═══ THE DATA

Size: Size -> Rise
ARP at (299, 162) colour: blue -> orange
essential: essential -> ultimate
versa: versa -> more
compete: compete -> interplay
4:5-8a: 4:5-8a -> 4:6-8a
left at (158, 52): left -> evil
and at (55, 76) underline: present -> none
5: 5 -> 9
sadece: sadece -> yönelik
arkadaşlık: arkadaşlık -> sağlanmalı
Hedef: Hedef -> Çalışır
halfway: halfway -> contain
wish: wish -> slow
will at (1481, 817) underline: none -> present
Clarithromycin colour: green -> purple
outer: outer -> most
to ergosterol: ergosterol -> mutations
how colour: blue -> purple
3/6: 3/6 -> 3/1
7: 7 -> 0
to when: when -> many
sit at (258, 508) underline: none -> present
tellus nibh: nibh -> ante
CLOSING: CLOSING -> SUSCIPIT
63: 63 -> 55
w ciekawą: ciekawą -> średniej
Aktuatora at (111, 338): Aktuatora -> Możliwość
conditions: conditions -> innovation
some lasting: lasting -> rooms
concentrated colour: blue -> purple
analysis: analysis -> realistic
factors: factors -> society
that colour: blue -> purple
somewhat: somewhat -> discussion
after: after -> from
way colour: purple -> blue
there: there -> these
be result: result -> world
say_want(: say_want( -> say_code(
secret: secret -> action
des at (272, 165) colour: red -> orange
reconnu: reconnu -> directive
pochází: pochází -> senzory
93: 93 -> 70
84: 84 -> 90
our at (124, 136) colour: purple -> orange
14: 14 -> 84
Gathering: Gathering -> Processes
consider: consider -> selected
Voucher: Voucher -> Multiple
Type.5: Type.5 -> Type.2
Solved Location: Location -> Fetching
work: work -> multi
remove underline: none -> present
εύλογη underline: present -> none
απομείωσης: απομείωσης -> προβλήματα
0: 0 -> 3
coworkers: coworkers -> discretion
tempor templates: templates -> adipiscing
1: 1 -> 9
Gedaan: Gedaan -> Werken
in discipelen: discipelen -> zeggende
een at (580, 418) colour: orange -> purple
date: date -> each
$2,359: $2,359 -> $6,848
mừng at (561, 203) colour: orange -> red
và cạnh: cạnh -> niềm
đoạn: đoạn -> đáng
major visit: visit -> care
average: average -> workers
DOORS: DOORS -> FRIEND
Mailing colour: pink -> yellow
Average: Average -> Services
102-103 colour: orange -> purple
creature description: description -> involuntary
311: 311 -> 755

══════

● **TO BE DONE**:
Copy every line of the material above without changing anything, keeping the lines in the same order.

● **WRITTEN RESPONSE**:
Size: Size -> Rise
ARP at (299, 162) colour: blue -> orange
essential: essential -> ultimate
versa: versa -> more
compete: compete -> interplay
4:5-8a: 4:5-8a -> 4:6-8a
left at (158, 52): left -> evil
and at (55, 76) underline: present -> none
5: 5 -> 9
sadece: sadece -> yönelik
arkadaşlık: arkadaşlık -> sağlanmalı
Hedef: Hedef -> Çalışır
halfway: halfway -> contain
wish: wish -> slow
will at (1481, 817) underline: none -> present
Clarithromycin colour: green -> purple
outer: outer -> most
to ergosterol: ergosterol -> mutations
how colour: blue -> purple
3/6: 3/6 -> 3/1
7: 7 -> 0
to when: when -> many
sit at (258, 508) underline: none -> present
tellus nibh: nibh -> ante
CLOSING: CLOSING -> SUSCIPIT
63: 63 -> 55
w ciekawą: ciekawą -> średniej
Aktuatora at (111, 338): Aktuatora -> Możliwość
conditions: conditions -> innovation
some lasting: lasting -> rooms
concentrated colour: blue -> purple
analysis: analysis -> realistic
factors: factors -> society
that colour: blue -> purple
somewhat: somewhat -> discussion
after: after -> from
way colour: purple -> blue
there: there -> these
be result: result -> world
say_want(: say_want( -> say_code(
secret: secret -> action
des at (272, 165) colour: red -> orange
reconnu: reconnu -> directive
pochází: pochází -> senzory
93: 93 -> 70
84: 84 -> 90
our at (124, 136) colour: purple -> orange
14: 14 -> 84
Gathering: Gathering -> Processes
consider: consider -> selected
Voucher: Voucher -> Multiple
Type.5: Type.5 -> Type.2
Solved Location: Location -> Fetching
work: work -> multi
remove underline: none -> present
εύλογη underline: present -> none
απομείωσης: απομείωσης -> προβλήματα
0: 0 -> 3
coworkers: coworkers -> discretion
tempor templates: templates -> adipiscing
1: 1 -> 9
Gedaan: Gedaan -> Werken
in discipelen: discipelen -> zeggende
een at (580, 418) colour: orange -> purple
date: date -> each
$2,359: $2,359 -> $6,848
mừng at (561, 203) colour: orange -> red
và cạnh: cạnh -> niềm
đoạn: đoạn -> đáng
major visit: visit -> care
average: average -> workers
DOORS: DOORS -> FRIEND
Mailing colour: pink -> yellow
Average: Average -> Services
102-103 colour: orange -> purple
creature description: description -> involuntary
311: 311 -> 755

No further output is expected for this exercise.